L’espionnage serait, autant que la prostitution, l’un des premiers métiers du monde. Cette pratique, souvent définie de manière réductrice comme une simple collecte de renseignements, intervient dans divers domaines, militaire, géographique, économique, etc. À l’époque moderne, l’espionnage se trouve investi de connotations négatives, en particulier par Montesquieu, qui le considère comme un signe de la faiblesse du pouvoir politique et de rupture de la confiance.

Un domaine de recherche très contemporain

Cette défiance est peut-être à l’origine du manque d’intérêt des historiens français pour l’espionnage au Moyen Âge. C’est seulement ces dernières années que la parution d’un ouvrage collectif sur le sujet et l’organisation d’un colloque sur le lien entre renseignement et histoire politique de l’État en construction manifestent changement de regard de la part des historiens. Mais si ce sujet a acquis une légitimité dans le champ des études médiévales, il n’en demeure pas moins paradoxal. Comme l’écrit Valentin Baricault, “si l’espionnage se conçoit comme une pratique du secret, comment rendre visible les actes et les acteurs du renseignement ?” Le travail mené par l’auteur du livre relève autant de “l’enquête sur les hommes et leurs actions” que d’une “réflexion anthropologique sur les mentalités autour de la question du secret, du visible et de l’invisible.”
Les sources écrites qui nourrissent cette étude s’avèrent diverses, chroniques, missives, registres des communautés urbaines, et demandent à l’historien une analyse critique, qu’il s’agisse des lettres de Philippe de Commynes à Louis XI, ou des cedulae inclusae, ces feuilles volantes attachées à des courriers officiels, qui recelaient des informations sensibles et pouvaient être détruites. Le livre de Valentin Baricault a pour ambition de s’écarter d’un catalogage réducteur pour tenter de comprendre le processus de “construction de l’information grâce au renseignement” et d’en saisir les mécanismes et les interactions.

Un lexique significatif : les mots du renseignement

Une des grandes qualités du texte de Valentin Baricault réside dans son souci sémantique et linguistique. Il s’attache à interroger la pratique du renseignement à l’époque médiévale à partir des champs lexicaux utilisés. Il questionne le cycle de l’information et ses acteurs en opposant deux fonctions bien distinctes, celle d’ambassadeur, agent de la paix (désigné essentiellement dans les textes latins par les termes legatus, mediator et procurator) et celle de messager, acteur de la diffusion, défini le plus souvent en latin par le mot nuntius. En langue vernaculaire, ce sont les termes messagiers, mes et messages qui apparaissent le plus souvent. Quant à l’espion, figure même du secret, il est évoqué par les termes delator et explorator, et, en langue vernaculaire, espie.

(Entrées de données recueillies)
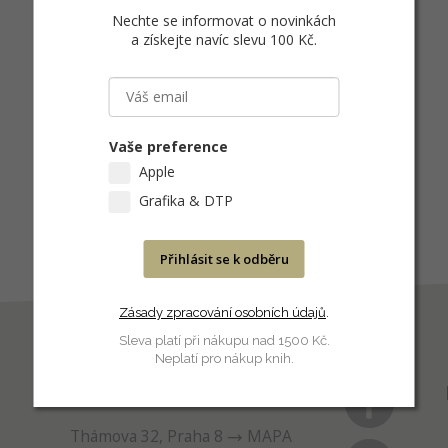
Nechte se informovat o novinkách
a získejte navíc slevu 100 Kč
.
Vaše preference
Apple
Grafika & DTP
Přihlásit se k odběru
Zásady zpracování osobních údajů
.
Sleva platí při nákupu nad 1500 Kč.
Neplatí pro nákup knih.
PRODEJNA
Thámova 32, Praha 8
MAPA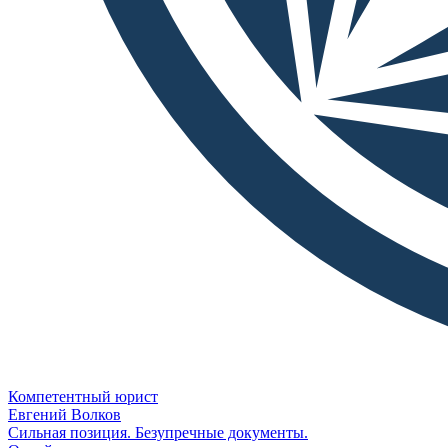
Компетентный юрист
Евгений Волков
Сильная позиция. Безупречные документы.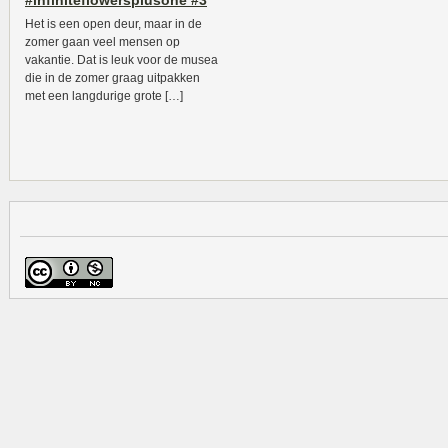
#infiniteflowersplusone #3
Het is een open deur, maar in de
zomer gaan veel mensen op
vakantie. Dat is leuk voor de musea
die in de zomer graag uitpakken
met een langdurige grote […]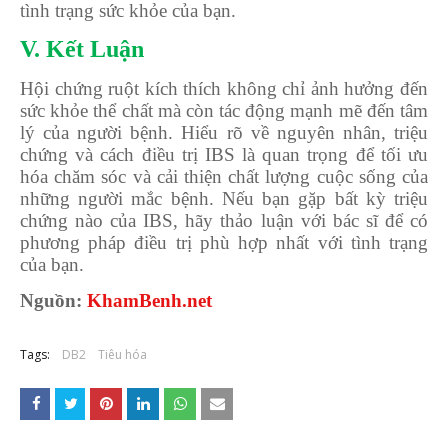
tình trạng sức khỏe của bạn.
V. Kết Luận
Hội chứng ruột kích thích không chỉ ảnh hưởng đến
sức khỏe thể chất mà còn tác động mạnh mẽ đến tâm
lý của người bệnh. Hiểu rõ về nguyên nhân, triệu
chứng và cách điều trị IBS là quan trọng để tối ưu
hóa chăm sóc và cải thiện chất lượng cuộc sống của
những người mắc bệnh. Nếu bạn gặp bất kỳ triệu
chứng nào của IBS, hãy thảo luận với bác sĩ để có
phương pháp điều trị phù hợp nhất với tình trạng
của bạn.
Nguồn:
KhamBenh.net
Tags:
DB2
Tiêu hóa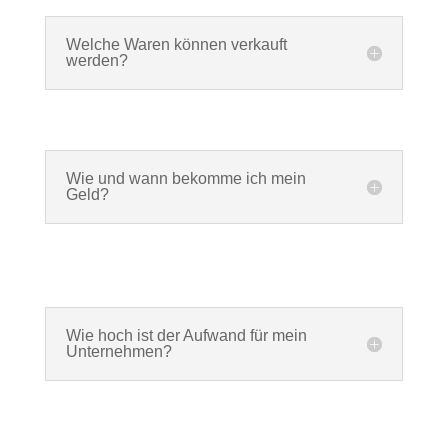
Welche Waren können verkauft
werden?
Wie und wann bekomme ich mein
Geld?
Wie hoch ist der Aufwand für mein
Unternehmen?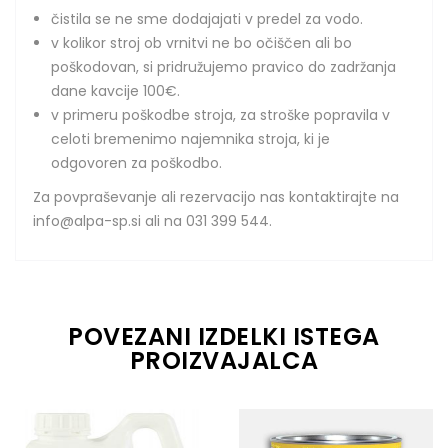
čistila se ne sme dodajajati v predel za vodo.
v kolikor stroj ob vrnitvi ne bo očiščen ali bo
poškodovan, si pridružujemo pravico do zadržanja
dane kavcije 100€.
v primeru poškodbe stroja, za stroške popravila v
celoti bremenimo najemnika stroja, ki je
odgovoren za poškodbo.
Za povpraševanje ali rezervacijo nas kontaktirajte na
info@alpa-sp.si ali na 031 399 544.
POVEZANI IZDELKI ISTEGA
PROIZVAJALCA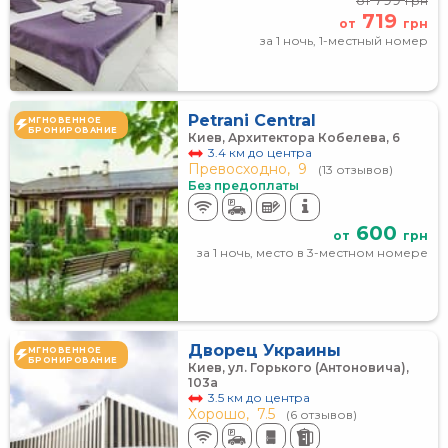
799
от
грн
719
от
грн
за 1 ночь, 1-местный номер
Petrani Central
МГНОВЕННОЕ
БРОНИРОВАНИЕ
Киев, Архитектора Кобелева, 6
3.4 км до центра
Превосходно,
9
(13 отзывов)
Без предоплаты
600
от
грн
за 1 ночь, место в 3-местном номере
Дворец Украины
МГНОВЕННОЕ
БРОНИРОВАНИЕ
Киев, ул. Горького (Антоновича),
103а
3.5 км до центра
Хорошо,
7.5
(6 отзывов)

- CONSIGNE 1:
Relevez, s'il vous plaît, les termes latins qui désignent l'ambassadeur dans l'extrait du document.
- CONSIGNE 2:
Selon l'extrait du document, par quel mot latin le messager est-il le plus souvent désigné ?

- RÉPONSE 1:
legatus, mediator, procurator

- RÉPONSE 2:
Par le mot nuntius.